** Text to read **

::::

Hello, we are trying to determine if it is better ...
# community-help
v
Hello, we are trying to determine if it is better to denormalize our collections to avoid doing a two-stage search or if we should keep the collections in typesense normalized. The trade-off is between record size and performance. What if we self-hosted, will the performance issue be mitigated? Are there any other considerations we are missing?
j
In general storing data in a denormalized way is more performant in Typesense. We only store a given field's value once in the index, so it is very memory efficient especially if you have repeated values in your docs. re: self-hosted vs Cloud, performance-wise there should be no difference. In fact we run the same open source version of Typesense to power Typesense Cloud.
v
Thanks @Jason Bosco - this helps regarding how to build our collections! The performance issue I was referring to is to do with latency rather than of Typesense Cloud
j
Typesense Cloud has a presence in 20 geo regions, and coupled with the Search Delivery Network feature, you should be able to get pretty low latencies, especially if you're sending queries directly from the browser/app to Typesense. If you're sending queries from your frontend to your backend and then to Typesense, then running Typesense in the same network as your backend will have the lowest latency. You could pick a region that's closest to your backend, and that will add may be 10-20ms of latency.

::::

** Data section **

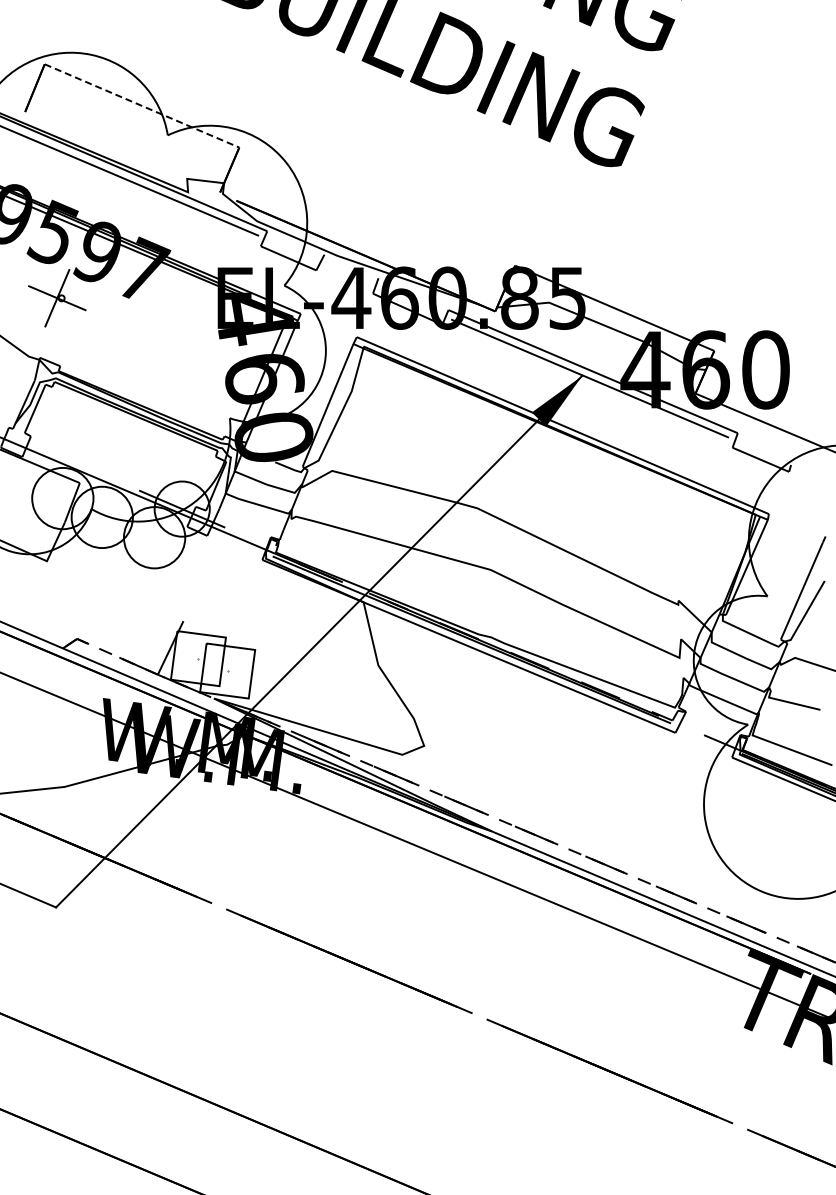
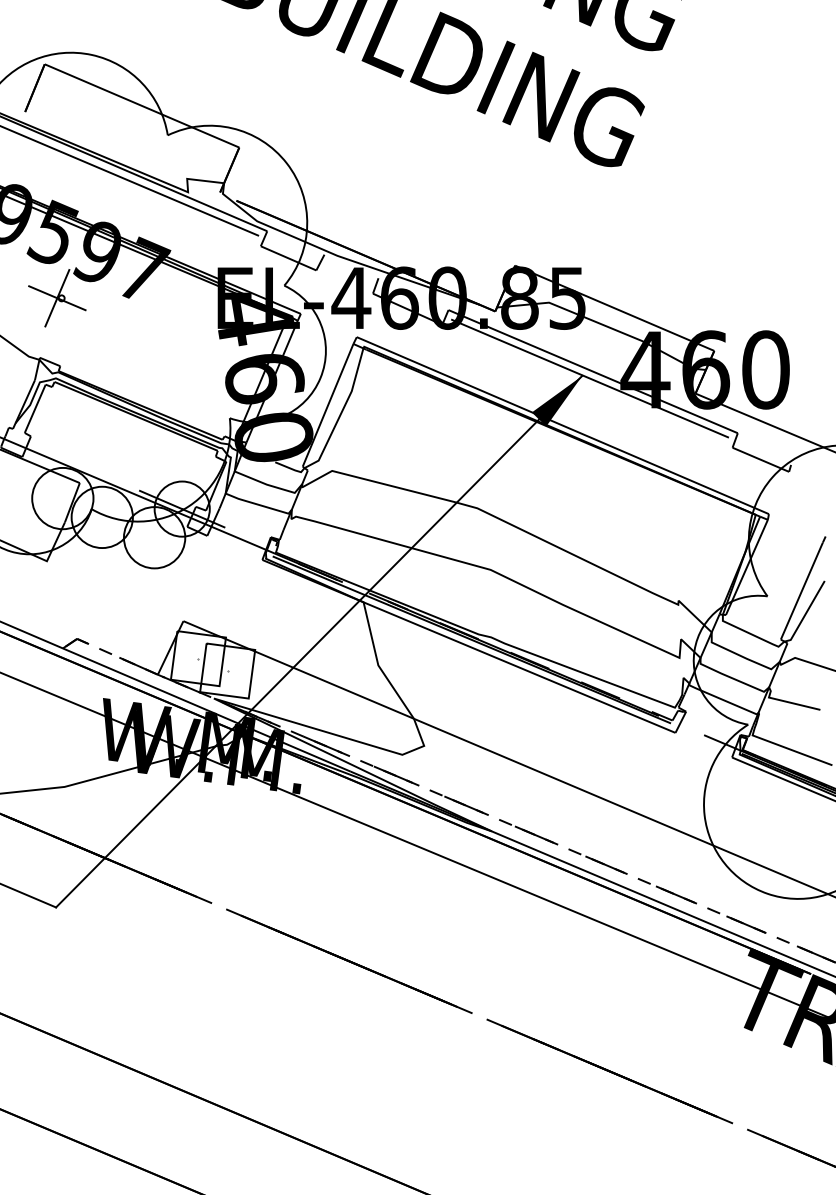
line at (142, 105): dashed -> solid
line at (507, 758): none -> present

::::

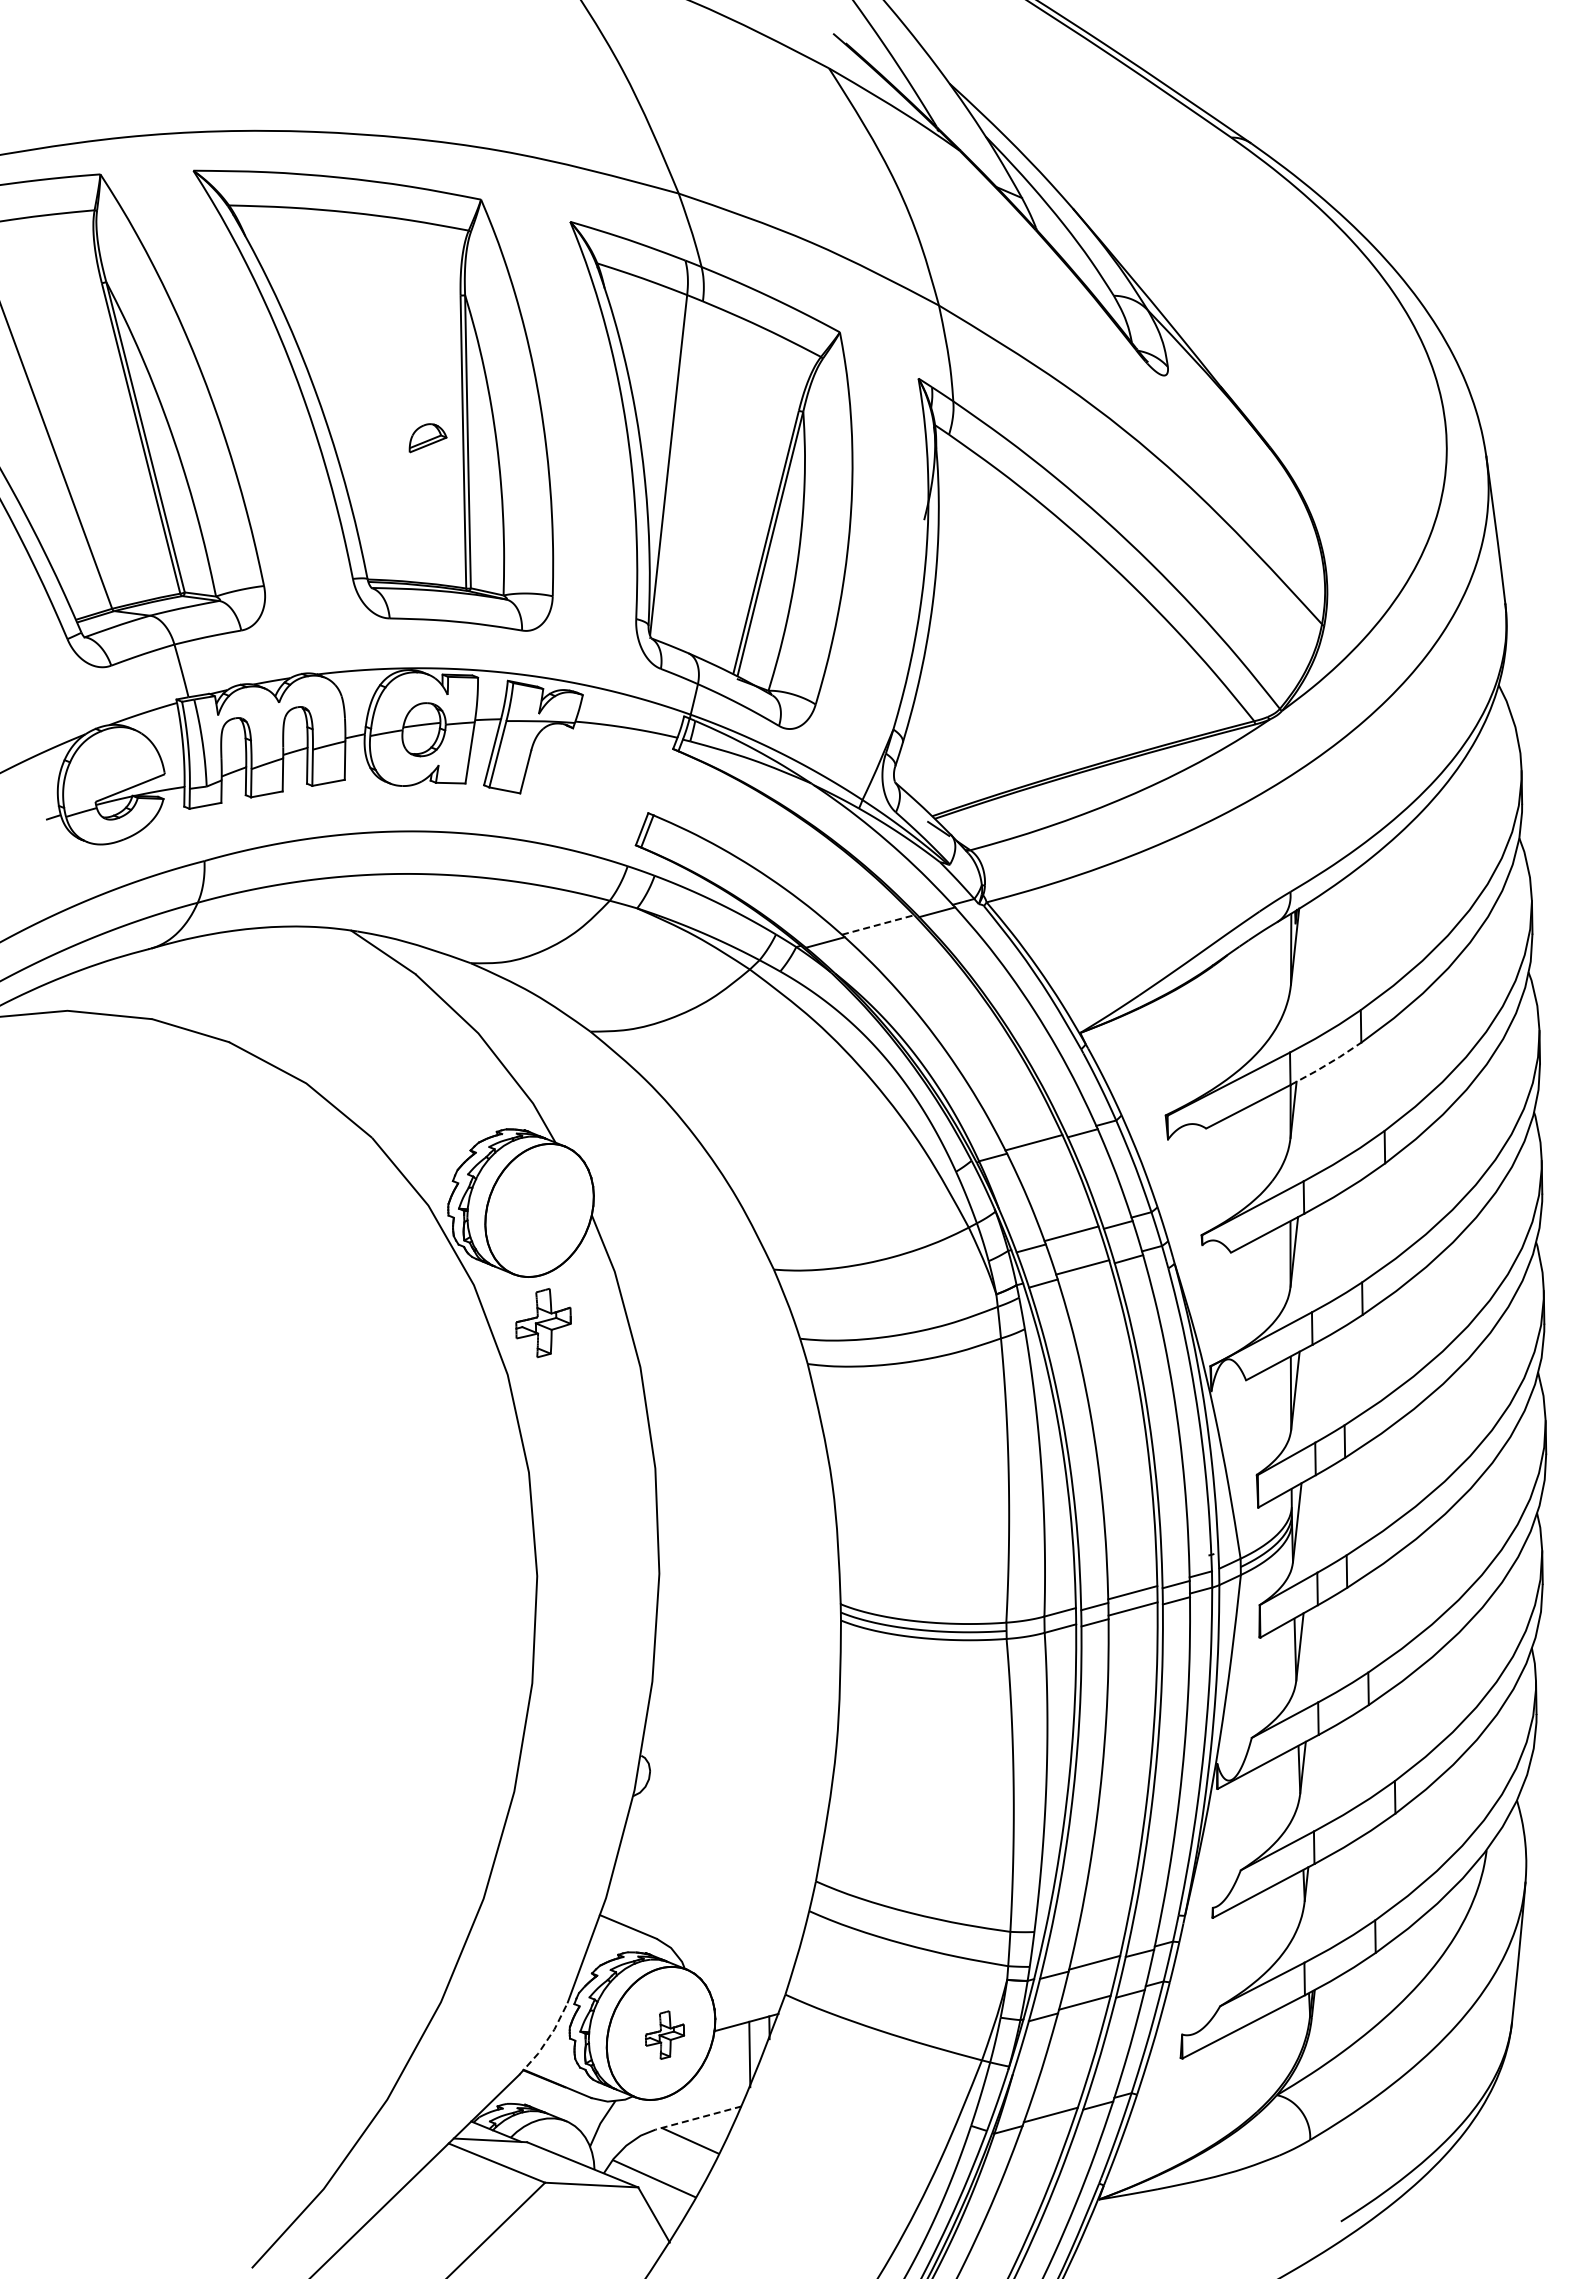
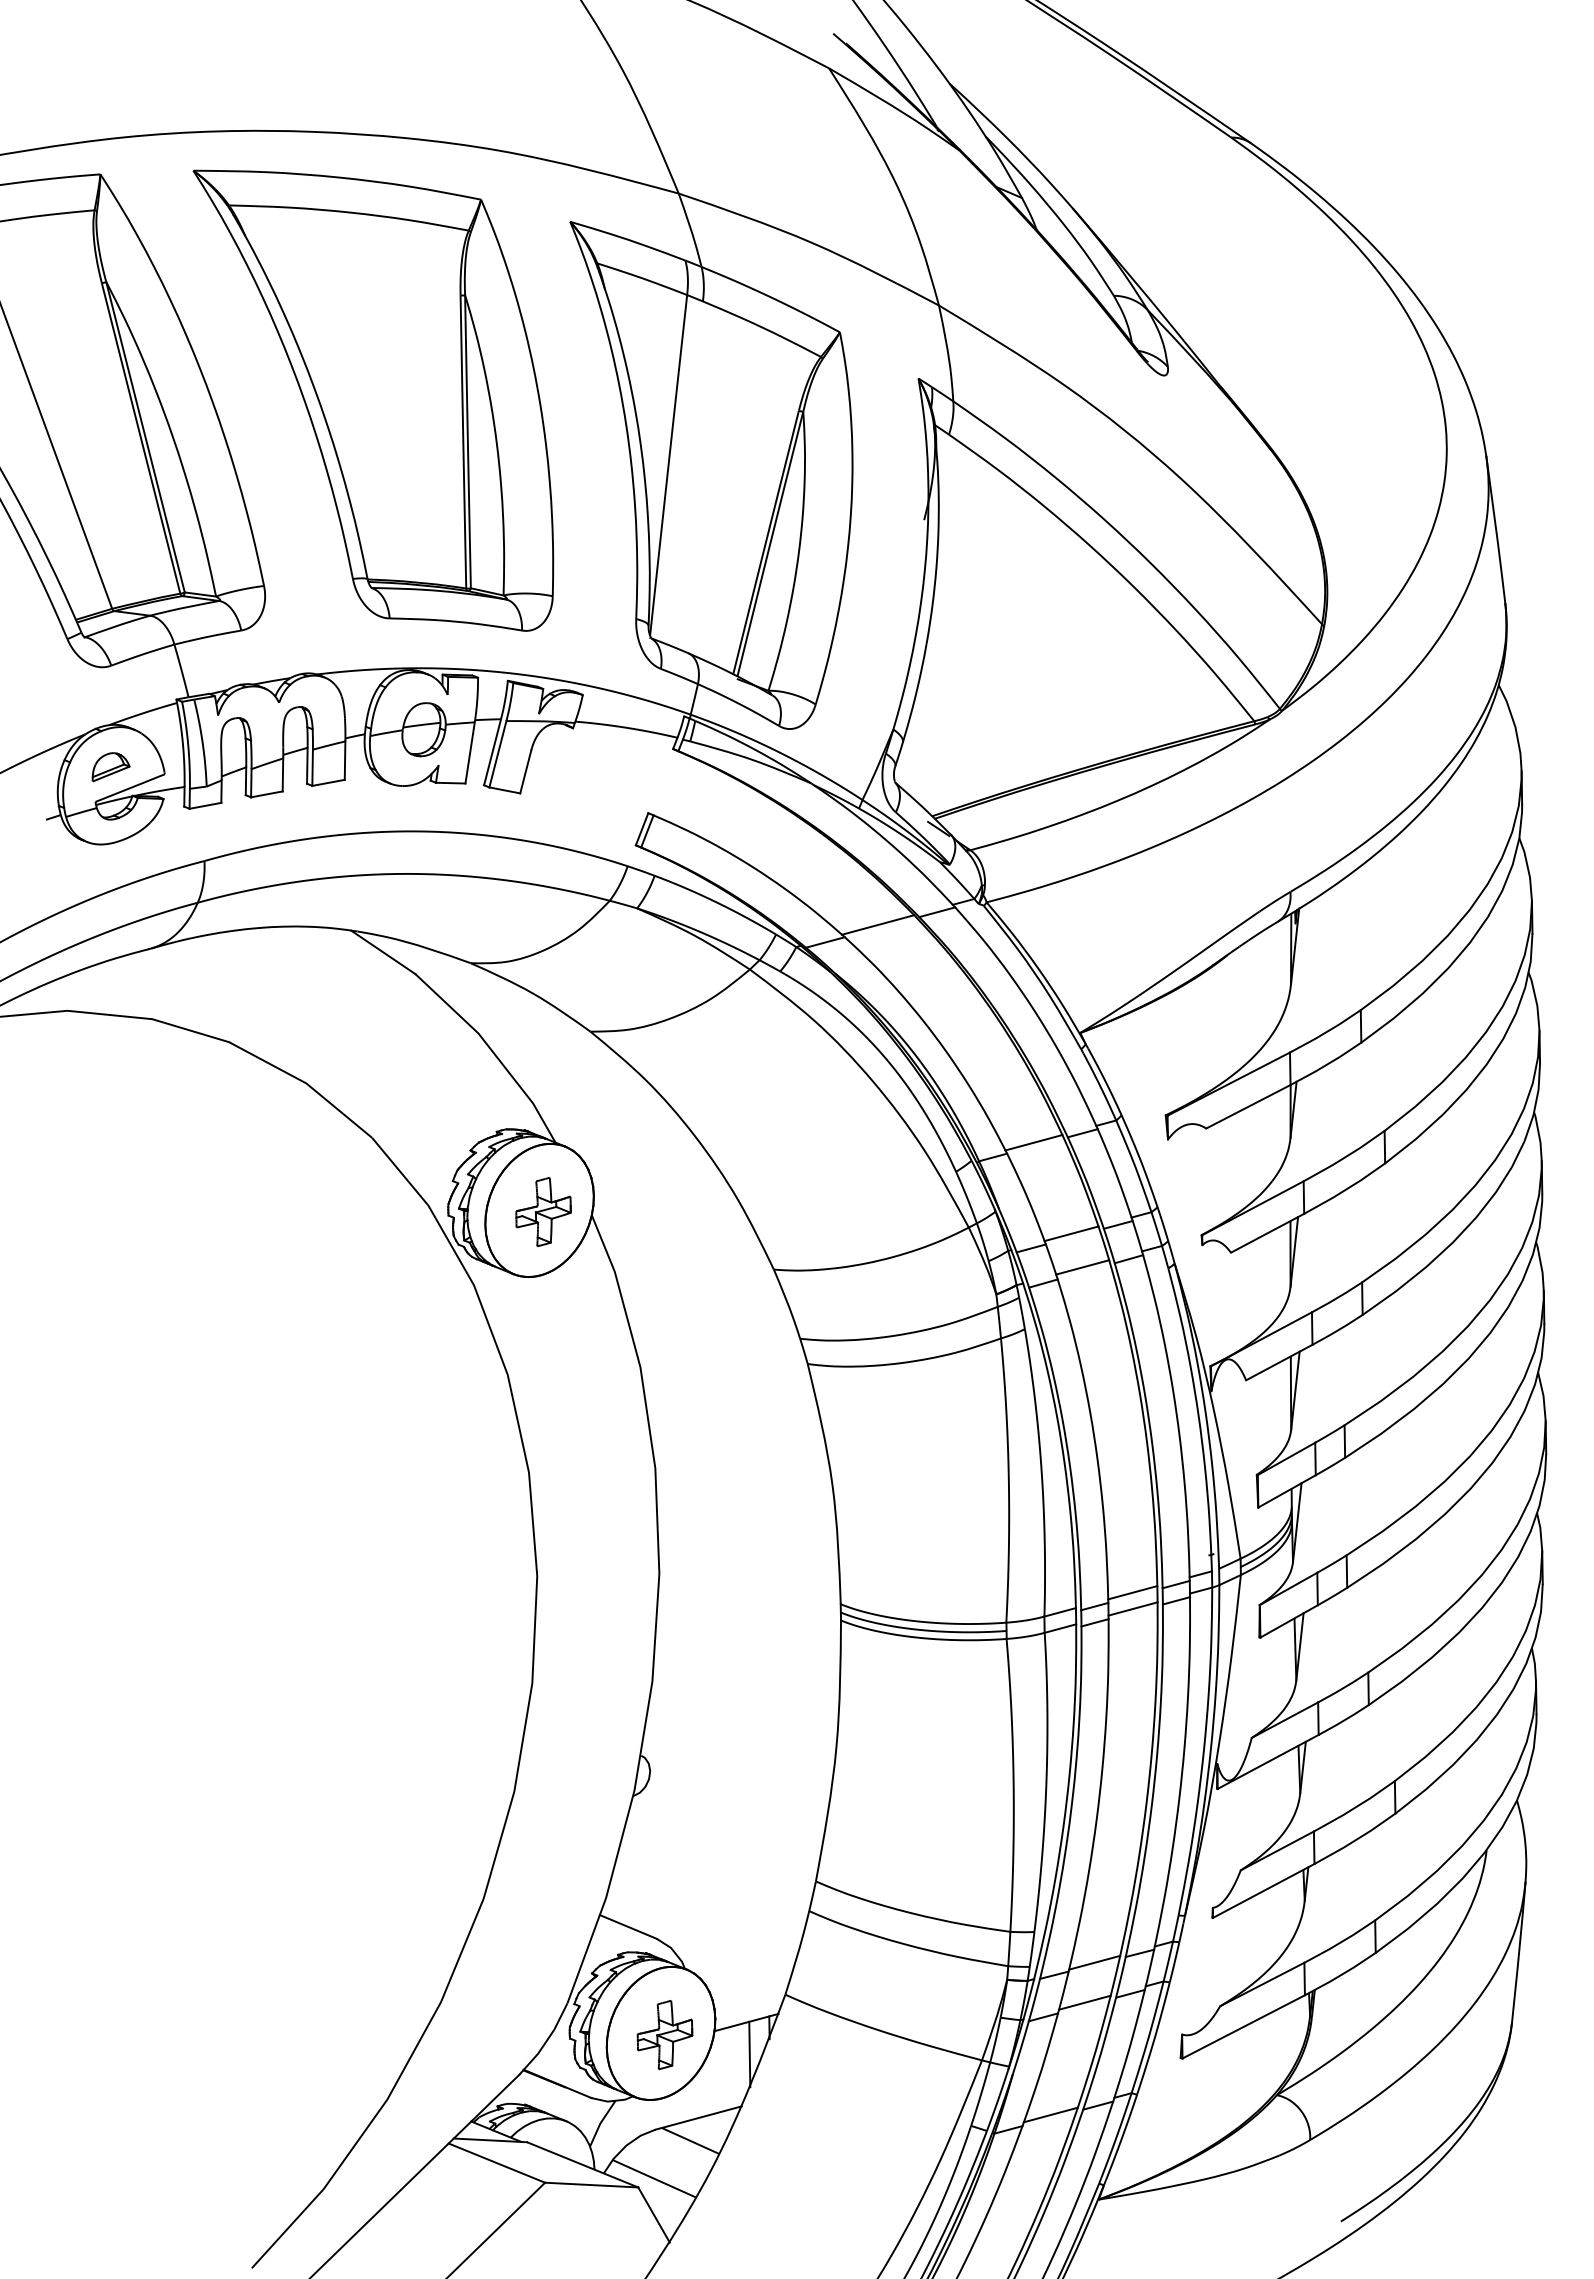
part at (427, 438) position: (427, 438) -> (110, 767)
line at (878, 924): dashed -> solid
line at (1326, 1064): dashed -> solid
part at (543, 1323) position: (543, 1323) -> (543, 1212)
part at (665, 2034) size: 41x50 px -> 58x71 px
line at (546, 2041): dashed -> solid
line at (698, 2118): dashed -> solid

::::

Write the next part of the Typesense thread, picking up right after its last message. The entries have nothing to do with the Typesense thread.

** Result of this task **
This is just network latency btw. Search (CPU) processing time will be identical
v
Thank you - this helps! Where can I get some documentation on
Copy code
we only store a given field's value once in the index
j
That particular part is not documented anywhere, but it's essentially an inverted index data structure: https://en.wikipedia.org/wiki/Inverted_index
v
Thank you Jason! Appreciate your quick help on this!
j
Happy to help!